== Segment start ==

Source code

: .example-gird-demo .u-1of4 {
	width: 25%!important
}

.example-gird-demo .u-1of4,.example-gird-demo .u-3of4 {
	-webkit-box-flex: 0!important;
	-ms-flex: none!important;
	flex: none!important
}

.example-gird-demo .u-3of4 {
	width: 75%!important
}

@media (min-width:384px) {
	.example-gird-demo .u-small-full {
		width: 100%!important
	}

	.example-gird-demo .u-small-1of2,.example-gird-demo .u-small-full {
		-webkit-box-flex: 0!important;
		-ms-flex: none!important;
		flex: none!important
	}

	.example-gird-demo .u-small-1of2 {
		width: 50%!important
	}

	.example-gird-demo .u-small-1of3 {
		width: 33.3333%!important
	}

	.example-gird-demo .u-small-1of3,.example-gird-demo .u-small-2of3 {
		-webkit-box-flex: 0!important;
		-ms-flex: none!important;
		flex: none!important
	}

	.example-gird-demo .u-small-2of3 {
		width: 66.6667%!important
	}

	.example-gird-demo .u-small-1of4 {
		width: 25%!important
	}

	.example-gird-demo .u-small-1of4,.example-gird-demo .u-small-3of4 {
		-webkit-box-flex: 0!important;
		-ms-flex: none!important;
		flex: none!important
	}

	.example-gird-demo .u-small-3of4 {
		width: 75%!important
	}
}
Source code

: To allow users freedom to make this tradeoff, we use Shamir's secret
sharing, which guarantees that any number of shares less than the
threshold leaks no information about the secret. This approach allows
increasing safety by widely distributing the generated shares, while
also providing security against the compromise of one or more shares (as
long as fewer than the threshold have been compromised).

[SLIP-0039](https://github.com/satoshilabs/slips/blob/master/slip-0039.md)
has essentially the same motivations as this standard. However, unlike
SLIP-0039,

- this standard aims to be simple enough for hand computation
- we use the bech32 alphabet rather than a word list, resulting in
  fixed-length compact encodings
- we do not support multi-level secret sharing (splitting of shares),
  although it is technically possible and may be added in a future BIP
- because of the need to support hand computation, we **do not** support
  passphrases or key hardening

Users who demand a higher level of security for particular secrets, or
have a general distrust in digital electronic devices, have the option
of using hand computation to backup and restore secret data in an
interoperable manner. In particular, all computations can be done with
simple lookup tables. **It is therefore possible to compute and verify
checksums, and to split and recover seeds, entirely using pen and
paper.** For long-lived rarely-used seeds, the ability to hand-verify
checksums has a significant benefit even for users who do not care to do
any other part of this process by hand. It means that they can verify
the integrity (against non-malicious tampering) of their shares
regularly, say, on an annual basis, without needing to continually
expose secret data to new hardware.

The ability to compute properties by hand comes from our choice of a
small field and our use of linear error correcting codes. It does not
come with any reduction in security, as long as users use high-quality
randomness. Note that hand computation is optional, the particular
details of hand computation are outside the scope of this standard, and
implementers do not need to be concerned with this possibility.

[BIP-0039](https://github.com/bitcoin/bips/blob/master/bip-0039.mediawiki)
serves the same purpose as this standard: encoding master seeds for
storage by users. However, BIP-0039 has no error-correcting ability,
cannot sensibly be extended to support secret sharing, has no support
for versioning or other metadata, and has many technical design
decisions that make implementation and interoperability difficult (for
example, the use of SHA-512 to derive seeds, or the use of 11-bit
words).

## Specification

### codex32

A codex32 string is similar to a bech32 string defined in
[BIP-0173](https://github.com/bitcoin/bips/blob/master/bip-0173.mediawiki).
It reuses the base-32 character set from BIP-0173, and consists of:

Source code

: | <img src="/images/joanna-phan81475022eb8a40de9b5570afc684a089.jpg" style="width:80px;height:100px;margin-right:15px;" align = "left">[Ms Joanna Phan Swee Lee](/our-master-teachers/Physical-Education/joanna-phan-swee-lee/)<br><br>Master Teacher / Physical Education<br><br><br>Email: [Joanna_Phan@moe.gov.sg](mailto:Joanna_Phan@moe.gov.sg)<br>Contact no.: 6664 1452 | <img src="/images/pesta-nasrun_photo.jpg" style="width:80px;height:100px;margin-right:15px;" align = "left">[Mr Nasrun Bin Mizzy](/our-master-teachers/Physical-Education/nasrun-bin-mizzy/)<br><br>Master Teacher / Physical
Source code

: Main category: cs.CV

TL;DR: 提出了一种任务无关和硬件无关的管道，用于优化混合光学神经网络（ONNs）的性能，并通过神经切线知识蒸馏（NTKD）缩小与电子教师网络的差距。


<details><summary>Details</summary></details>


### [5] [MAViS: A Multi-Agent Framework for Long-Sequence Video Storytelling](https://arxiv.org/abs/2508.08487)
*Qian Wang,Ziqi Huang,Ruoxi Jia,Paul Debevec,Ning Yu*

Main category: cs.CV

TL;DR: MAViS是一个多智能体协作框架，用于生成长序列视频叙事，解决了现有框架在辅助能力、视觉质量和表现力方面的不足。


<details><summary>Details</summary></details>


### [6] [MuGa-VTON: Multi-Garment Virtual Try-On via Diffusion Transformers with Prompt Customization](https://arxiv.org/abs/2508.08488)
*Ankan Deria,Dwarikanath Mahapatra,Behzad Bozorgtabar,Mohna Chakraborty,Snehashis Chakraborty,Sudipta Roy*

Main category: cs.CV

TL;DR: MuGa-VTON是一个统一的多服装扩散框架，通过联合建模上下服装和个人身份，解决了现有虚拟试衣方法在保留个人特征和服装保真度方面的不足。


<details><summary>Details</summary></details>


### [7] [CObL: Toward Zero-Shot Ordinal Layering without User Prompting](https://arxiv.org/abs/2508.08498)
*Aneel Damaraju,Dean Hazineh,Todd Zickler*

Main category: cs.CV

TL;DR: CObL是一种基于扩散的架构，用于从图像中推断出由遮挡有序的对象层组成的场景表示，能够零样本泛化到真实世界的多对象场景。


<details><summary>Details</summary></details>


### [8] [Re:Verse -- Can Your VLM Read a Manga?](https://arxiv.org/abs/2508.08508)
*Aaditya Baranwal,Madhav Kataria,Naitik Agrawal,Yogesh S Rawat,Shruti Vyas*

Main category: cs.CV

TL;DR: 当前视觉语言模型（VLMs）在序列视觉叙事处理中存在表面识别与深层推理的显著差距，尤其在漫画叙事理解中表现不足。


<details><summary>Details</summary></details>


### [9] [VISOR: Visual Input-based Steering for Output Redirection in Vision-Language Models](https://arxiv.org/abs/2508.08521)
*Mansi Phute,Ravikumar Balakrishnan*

== Segment end ==

_REQUEST_
Nothing in the entries may be left out; each line is to be output exactly.

_PROBLEM SOLUTION_
Source code

: .example-gird-demo .u-1of4 {
	width: 25%!important
}

.example-gird-demo .u-1of4,.example-gird-demo .u-3of4 {
	-webkit-box-flex: 0!important;
	-ms-flex: none!important;
	flex: none!important
}

.example-gird-demo .u-3of4 {
	width: 75%!important
}

@media (min-width:384px) {
	.example-gird-demo .u-small-full {
		width: 100%!important
	}

	.example-gird-demo .u-small-1of2,.example-gird-demo .u-small-full {
		-webkit-box-flex: 0!important;
		-ms-flex: none!important;
		flex: none!important
	}

	.example-gird-demo .u-small-1of2 {
		width: 50%!important
	}

	.example-gird-demo .u-small-1of3 {
		width: 33.3333%!important
	}

	.example-gird-demo .u-small-1of3,.example-gird-demo .u-small-2of3 {
		-webkit-box-flex: 0!important;
		-ms-flex: none!important;
		flex: none!important
	}

	.example-gird-demo .u-small-2of3 {
		width: 66.6667%!important
	}

	.example-gird-demo .u-small-1of4 {
		width: 25%!important
	}

	.example-gird-demo .u-small-1of4,.example-gird-demo .u-small-3of4 {
		-webkit-box-flex: 0!important;
		-ms-flex: none!important;
		flex: none!important
	}

	.example-gird-demo .u-small-3of4 {
		width: 75%!important
	}
}
Source code

: To allow users freedom to make this tradeoff, we use Shamir's secret
sharing, which guarantees that any number of shares less than the
threshold leaks no information about the secret. This approach allows
increasing safety by widely distributing the generated shares, while
also providing security against the compromise of one or more shares (as
long as fewer than the threshold have been compromised).

[SLIP-0039](https://github.com/satoshilabs/slips/blob/master/slip-0039.md)
has essentially the same motivations as this standard. However, unlike
SLIP-0039,

- this standard aims to be simple enough for hand computation
- we use the bech32 alphabet rather than a word list, resulting in
  fixed-length compact encodings
- we do not support multi-level secret sharing (splitting of shares),
  although it is technically possible and may be added in a future BIP
- because of the need to support hand computation, we **do not** support
  passphrases or key hardening

Users who demand a higher level of security for particular secrets, or
have a general distrust in digital electronic devices, have the option
of using hand computation to backup and restore secret data in an
interoperable manner. In particular, all computations can be done with
simple lookup tables. **It is therefore possible to compute and verify
checksums, and to split and recover seeds, entirely using pen and
paper.** For long-lived rarely-used seeds, the ability to hand-verify
checksums has a significant benefit even for users who do not care to do
any other part of this process by hand. It means that they can verify
the integrity (against non-malicious tampering) of their shares
regularly, say, on an annual basis, without needing to continually
expose secret data to new hardware.

The ability to compute properties by hand comes from our choice of a
small field and our use of linear error correcting codes. It does not
come with any reduction in security, as long as users use high-quality
randomness. Note that hand computation is optional, the particular
details of hand computation are outside the scope of this standard, and
implementers do not need to be concerned with this possibility.

[BIP-0039](https://github.com/bitcoin/bips/blob/master/bip-0039.mediawiki)
serves the same purpose as this standard: encoding master seeds for
storage by users. However, BIP-0039 has no error-correcting ability,
cannot sensibly be extended to support secret sharing, has no support
for versioning or other metadata, and has many technical design
decisions that make implementation and interoperability difficult (for
example, the use of SHA-512 to derive seeds, or the use of 11-bit
words).

## Specification

### codex32

A codex32 string is similar to a bech32 string defined in
[BIP-0173](https://github.com/bitcoin/bips/blob/master/bip-0173.mediawiki).
It reuses the base-32 character set from BIP-0173, and consists of:

Source code

: | <img src="/images/joanna-phan81475022eb8a40de9b5570afc684a089.jpg" style="width:80px;height:100px;margin-right:15px;" align = "left">[Ms Joanna Phan Swee Lee](/our-master-teachers/Physical-Education/joanna-phan-swee-lee/)<br><br>Master Teacher / Physical Education<br><br><br>Email: [Joanna_Phan@moe.gov.sg](mailto:Joanna_Phan@moe.gov.sg)<br>Contact no.: 6664 1452 | <img src="/images/pesta-nasrun_photo.jpg" style="width:80px;height:100px;margin-right:15px;" align = "left">[Mr Nasrun Bin Mizzy](/our-master-teachers/Physical-Education/nasrun-bin-mizzy/)<br><br>Master Teacher / Physical
Source code

: Main category: cs.CV

TL;DR: 提出了一种任务无关和硬件无关的管道，用于优化混合光学神经网络（ONNs）的性能，并通过神经切线知识蒸馏（NTKD）缩小与电子教师网络的差距。


<details><summary>Details</summary></details>


### [5] [MAViS: A Multi-Agent Framework for Long-Sequence Video Storytelling](https://arxiv.org/abs/2508.08487)
*Qian Wang,Ziqi Huang,Ruoxi Jia,Paul Debevec,Ning Yu*

Main category: cs.CV

TL;DR: MAViS是一个多智能体协作框架，用于生成长序列视频叙事，解决了现有框架在辅助能力、视觉质量和表现力方面的不足。


<details><summary>Details</summary></details>


### [6] [MuGa-VTON: Multi-Garment Virtual Try-On via Diffusion Transformers with Prompt Customization](https://arxiv.org/abs/2508.08488)
*Ankan Deria,Dwarikanath Mahapatra,Behzad Bozorgtabar,Mohna Chakraborty,Snehashis Chakraborty,Sudipta Roy*

Main category: cs.CV

TL;DR: MuGa-VTON是一个统一的多服装扩散框架，通过联合建模上下服装和个人身份，解决了现有虚拟试衣方法在保留个人特征和服装保真度方面的不足。


<details><summary>Details</summary></details>


### [7] [CObL: Toward Zero-Shot Ordinal Layering without User Prompting](https://arxiv.org/abs/2508.08498)
*Aneel Damaraju,Dean Hazineh,Todd Zickler*

Main category: cs.CV

TL;DR: CObL是一种基于扩散的架构，用于从图像中推断出由遮挡有序的对象层组成的场景表示，能够零样本泛化到真实世界的多对象场景。


<details><summary>Details</summary></details>


### [8] [Re:Verse -- Can Your VLM Read a Manga?](https://arxiv.org/abs/2508.08508)
*Aaditya Baranwal,Madhav Kataria,Naitik Agrawal,Yogesh S Rawat,Shruti Vyas*

Main category: cs.CV

TL;DR: 当前视觉语言模型（VLMs）在序列视觉叙事处理中存在表面识别与深层推理的显著差距，尤其在漫画叙事理解中表现不足。


<details><summary>Details</summary></details>


### [9] [VISOR: Visual Input-based Steering for Output Redirection in Vision-Language Models](https://arxiv.org/abs/2508.08521)
*Mansi Phute,Ravikumar Balakrishnan*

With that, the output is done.